- What you need to do
The goal is an unaltered copy of the records below, minus any images.

- The records
Content starts

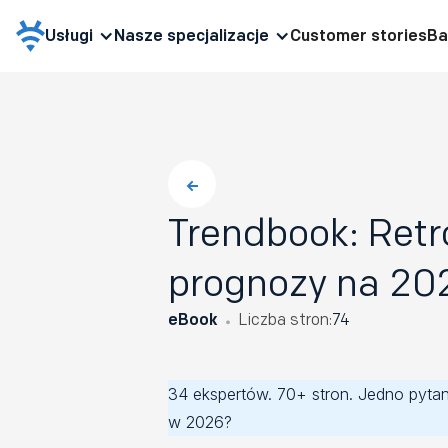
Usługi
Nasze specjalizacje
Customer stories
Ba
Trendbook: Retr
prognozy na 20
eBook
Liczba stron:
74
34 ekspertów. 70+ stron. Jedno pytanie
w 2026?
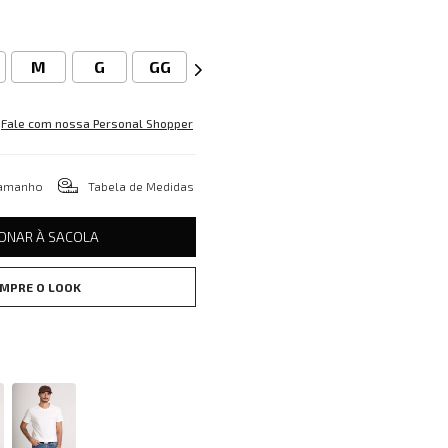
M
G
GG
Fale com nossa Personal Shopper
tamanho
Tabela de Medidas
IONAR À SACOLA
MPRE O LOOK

Content ends

- Written reply
Usługi
Nasze specjalizacje
Customer stories
Ba
Trendbook: Retr
prognozy na 20
eBook
Liczba stron:
74
34 ekspertów. 70+ stron. Jedno pytanie
w 2026?
M
G
GG
Fale com nossa Personal Shopper
tamanho
Tabela de Medidas
IONAR À SACOLA
MPRE O LOOK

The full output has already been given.